A long-time creative writing teacher, Adrienne Jansen founded the Whitireia Creative Writing Programme and co-founded Escalator Press and Landing Press, a small poetry publisher that now takes most of her time.


Light Keeping was one of three novels shortlisted for the 2021 Michael Gifkins Prize. Adrienne’s previous work has been shortlisted for the 2019 NZ Booklovers Awards and longlisted for the 2019 Ockham NZ Book Awards. Adrienne talks to NZ Booklovers.


Tell us a little about Light Keeping.

It’s a contemporary novel about a lighthouse, and the lighthouse keeper and his wife, and their two grandchildren who must deal with tragedy as children, and with the consequences of it as adults. It’s also a generational story, and it’s about story-telling. It’s set in two time periods, 1977–1985, and 2019, and the novel moves between these two.

What inspired you to write this book?

That’s a difficult question. I don’t know why I decided to write about a lighthouse, although I think our heads store up all kinds of ideas, and it must have been in there somewhere. But I was certainly interested in writing a story about several generations of one family, and in this novel I was writing about two great loves of mine, stories and the sea – which are always inspiring!
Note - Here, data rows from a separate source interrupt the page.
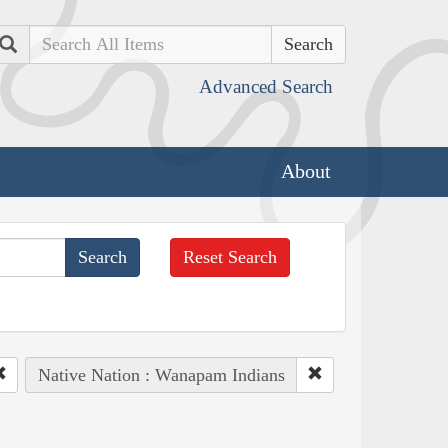
Search
Advanced Search
About
Reset Search
Native Nation : Wanapam Indians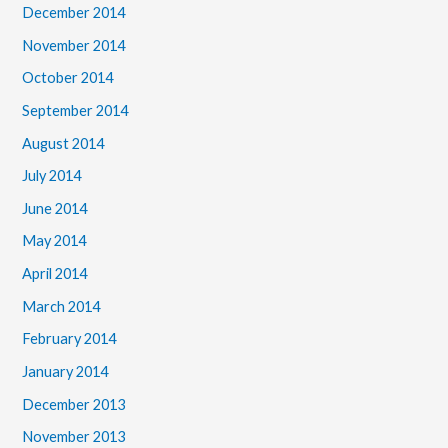
December 2014
November 2014
October 2014
September 2014
August 2014
July 2014
June 2014
May 2014
April 2014
March 2014
February 2014
January 2014
December 2013
November 2013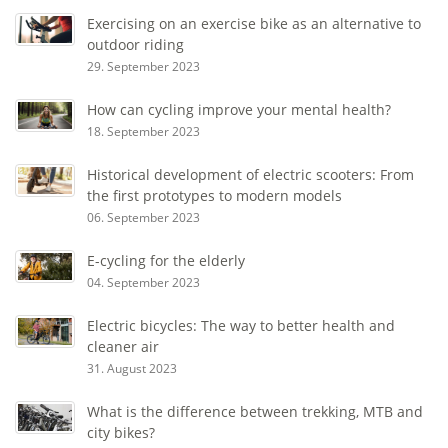
Exercising on an exercise bike as an alternative to
outdoor riding
29. September 2023
How can cycling improve your mental health?
18. September 2023
Historical development of electric scooters: From
the first prototypes to modern models
06. September 2023
E-cycling for the elderly
04. September 2023
Electric bicycles: The way to better health and
cleaner air
31. August 2023
What is the difference between trekking, MTB and
city bikes?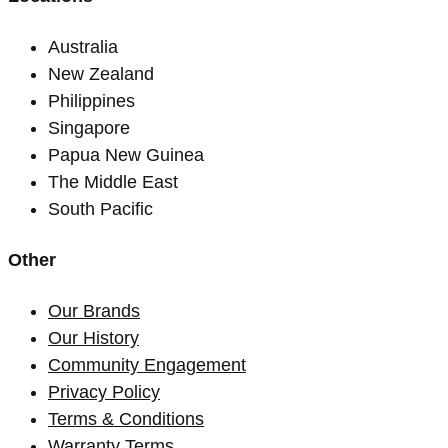
Australia
New Zealand
Philippines
Singapore
Papua New Guinea
The Middle East
South Pacific
Other
Our Brands
Our History
Community Engagement
Privacy Policy
Terms & Conditions
Warranty Terms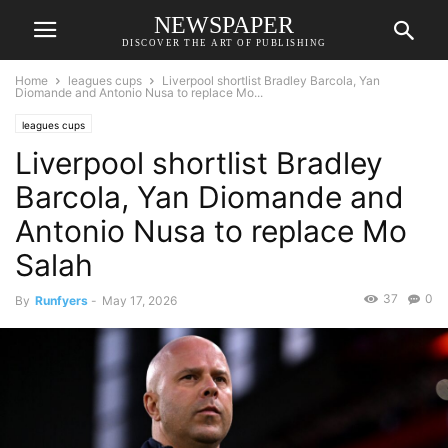
NEWSPAPER
DISCOVER THE ART OF PUBLISHING
Home
leagues cups
Liverpool shortlist Bradley Barcola, Yan
Diomande and Antonio Nusa to replace Mo...
leagues cups
Liverpool shortlist Bradley
Barcola, Yan Diomande and
Antonio Nusa to replace Mo
Salah
37
0
By
Runfyers
-
May 17, 2026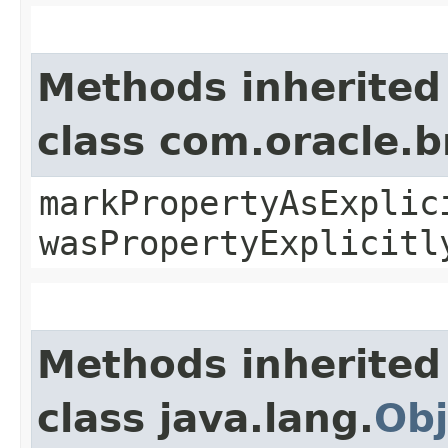
Methods inherited
class com.oracle.b
markPropertyAsExplic
wasPropertyExplicitl
Methods inherited
class java.lang.
Obj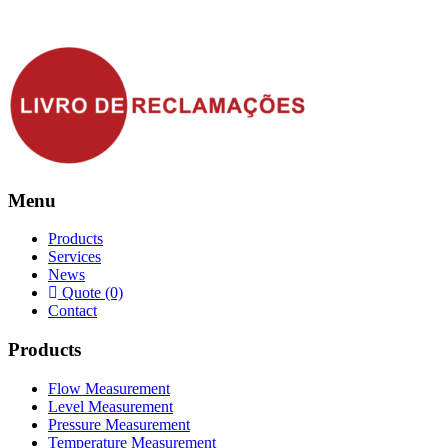
Menu
Products
Services
News
Quote (0)
Contact
Products
Flow Measurement
Level Measurement
Pressure Measurement
Temperature Measurement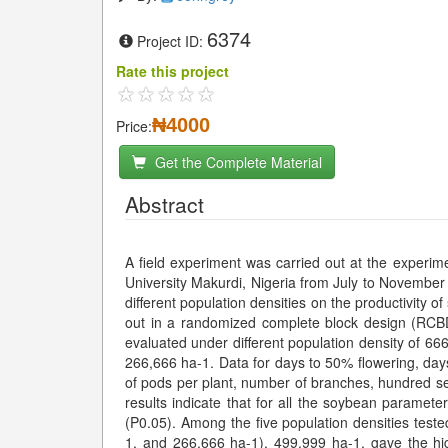
6374
Project ID:
Rate this project
₦4000
Price:
Get the Complete Material
Abstract
A field experiment was carried out at the experi
University Makurdi, Nigeria from July to November 2
different population densities on the productivity 
out in a randomized complete block design (RCBD
evaluated under different population density of 6
266,666 ha-1. Data for days to 50% flowering, day
of pods per plant, number of branches, hundred s
results indicate that for all the soybean paramete
(P0.05). Among the five population densities tes
1, and 266,666 ha-1), 499,999 ha-1, gave the hi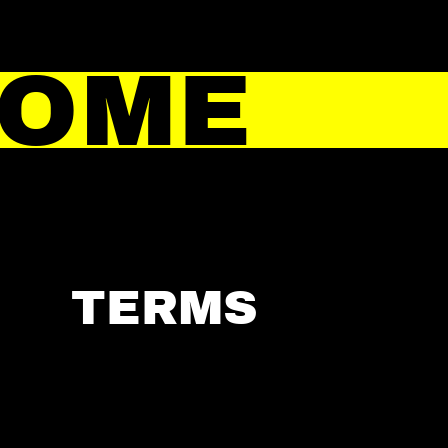
HOME
TERMS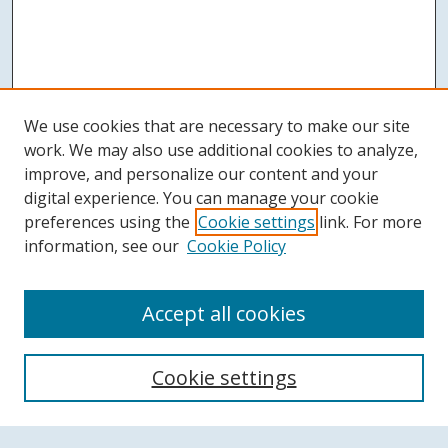
We use cookies that are necessary to make our site
work. We may also use additional cookies to analyze,
improve, and personalize our content and your
digital experience. You can manage your cookie
preferences using the
Cookie settings
link. For more
information, see our
Cookie Policy
Accept all cookies
Search
Cookie settings
Enter search terms: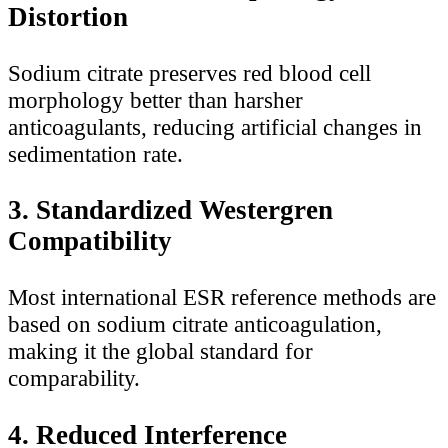
Distortion
Sodium citrate preserves red blood cell
morphology better than harsher
anticoagulants, reducing artificial changes in
sedimentation rate.
3. Standardized Westergren
Compatibility
Most international ESR reference methods are
based on sodium citrate anticoagulation,
making it the global standard for
comparability.
4. Reduced Interference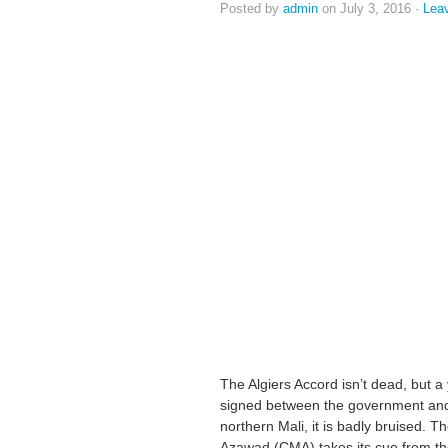
Posted by
admin
on July 3, 2016 ·
Lea
The Algiers Accord isn’t dead, but 
signed between the government and 
northern Mali, it is badly bruised. 
Azawad (CMA) takes its cue from th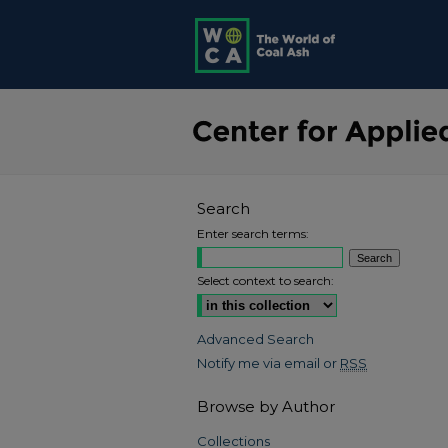
Search
Enter search terms:
Select context to search:
Advanced Search
Notify me via email or
RSS
Browse by Author
Collections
What research was involved?

I had to learn a lot about lighthouses. I created a fictional lighthouse for the novel, but it’s a composite of several New Zealand lighthouses, and I needed to know about the structure of lighthouses, and the day-to-day life of a lighthouse keeper, and also the history, particularly of the automation of lighthouses. Historian Helen Beaglehole’s excellent books on lighthouses were a key resource, and of course there’s the internet. But when I started writing this novel near the end of 2019, I expected to spend the first months of 2020 physically visiting lighthouses – I love that kind of research, physically going to places and getting the flavour of them. Then there was the lockdown, so it wasn’t going to happen.


What was your routine or process when writing this book?
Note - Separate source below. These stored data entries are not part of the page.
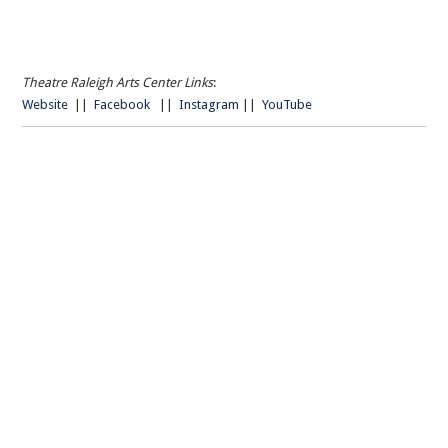
Theatre Raleigh Arts Center Links
:
Website
||
Facebook
||
Instagram
||
YouTube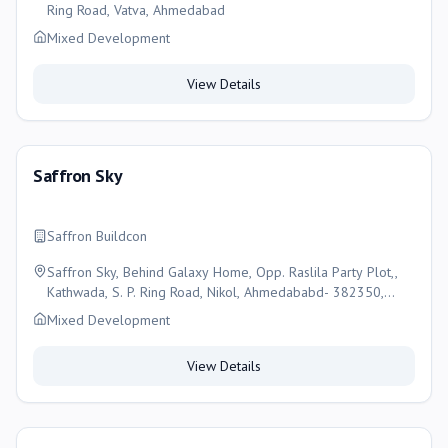
Ring Road, Vatva, Ahmedabad
Mixed Development
View Details
Saffron Sky
Saffron Buildcon
Saffron Sky, Behind Galaxy Home, Opp. Raslila Party Plot,,
Kathwada, S. P. Ring Road, Nikol, Ahmedababd- 382350,
Ahmedabad
Mixed Development
View Details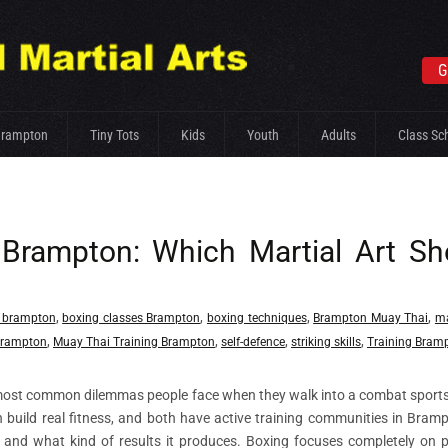
G
Brampton
Tiny Tots
Kids
Youth
Adults
Class Sc
 Brampton: Which Martial Art Sh
,
,
,
,
 brampton
boxing classes Brampton
boxing techniques
Brampton Muay Thai
ma
,
,
,
,
Brampton
Muay Thai Training Brampton
self-defence
striking skills
Training Bram
most common dilemmas people face when they walk into a combat sport
oth build real fitness, and both have active training communities in Bram
ns, and what kind of results it produces. Boxing focuses completely on 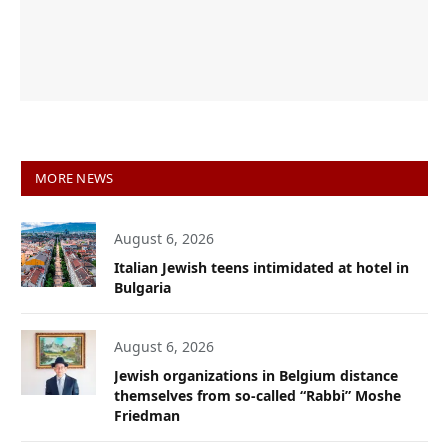
MORE NEWS
August 6, 2026
Italian Jewish teens intimidated at hotel in
Bulgaria
August 6, 2026
Jewish organizations in Belgium distance
themselves from so-called “Rabbi” Moshe
Friedman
Process first. I did something I hadn’t done before when writing a novel. Structure isn’t my strength, and I didn’t know how to structure this generational story that moved between time periods. Plenty of novels do both those things, but some better than others. So I went back to a novel that I greatly admire, No Great Mischief, by Canadian writer Alistair MacLeod, and I charted the structure of that novel, chapter by chapter. It provided me with a blueprint. Of course, very quickly the momentum of my own story took over, and the blueprint kind of disappeared, but it gave me a good sense of structure. I needed that.


I’m not good on routines, mainly because my life isn’t very routine. I worked on this novel in two chunks of time, late 2019, and during the lockdown in 2020. For me the lockdown was a gift – weeks of uninterrupted time when I had a clear head, and could let the novel evolve, which it did.


And then I rewrote it. I aim to get a first draft down quickly, because for me everything happens in the rewriting.


If a soundtrack were made to accompany this book, name a song or two you would include.

Here are a couple of odd choices. But music does feature in the novel, and I would choose two songs from there. One is ‘On the banks of Allan Water’, an old Scottish song which the grandparents sing around the piano, and the other is a 1970s children’s song, ‘The Lollipop Tree’ which the family also sing, and which becomes a small turning point for one of the children. Not exactly deep and meaningful songs, but I think they are poignant in the novel.


If your book was made into a movie, who would you like to see playing the lead characters?

Sam Neill for Bill, the grandfather, and Melanie Lynskey for current-day Jess, the child who in 2019 is her 40s. I’m still thinking about the others.


What did you enjoy most about writing this novel?

I loved writing this novel. I’m usually a very spare writer, and I allowed myself to be a bit more expansive because I love language. But I was also pulling into the novel a lot of my own family history. And because I started with just the bare bones of a story, the novel evolved, and I was constantly making discoveries. I think novels are always like that, but this novel was particularly so. I enjoyed all of that.


What did you do to celebrate finishing Light Keeping?

We launched the novel at the Trades Hall in Wellington – a very appropriate place because the novel is also a story of automation/loss of jobs/protest. There was 1970s food, and the book was launched by Ashton McGill, from Maritime New Zealand, who had helped me with parts of the novel. All organized by an exceptional team on the Whitireia Publishing Programme who in collaboration with Quentin Wilson Publishing produced the book.


What is the favourite book you have read so far this year and why?

The Piano shop on the Left Bank by Thad Carhart. It’s a mix of memoir, history of pianos, relationships, and it’s about Paris. It’s not a new book, but I thought I had discovered it, until I talked to friends about it, and it seemed like everyone had read it!


What’s next on the agenda for you?

At the moment I’m completely immersed in the next anthology from Landing Press, a small Wellington publisher that I’m part of. After that, I’m not sure – or maybe I don’t want to commit myself just yet!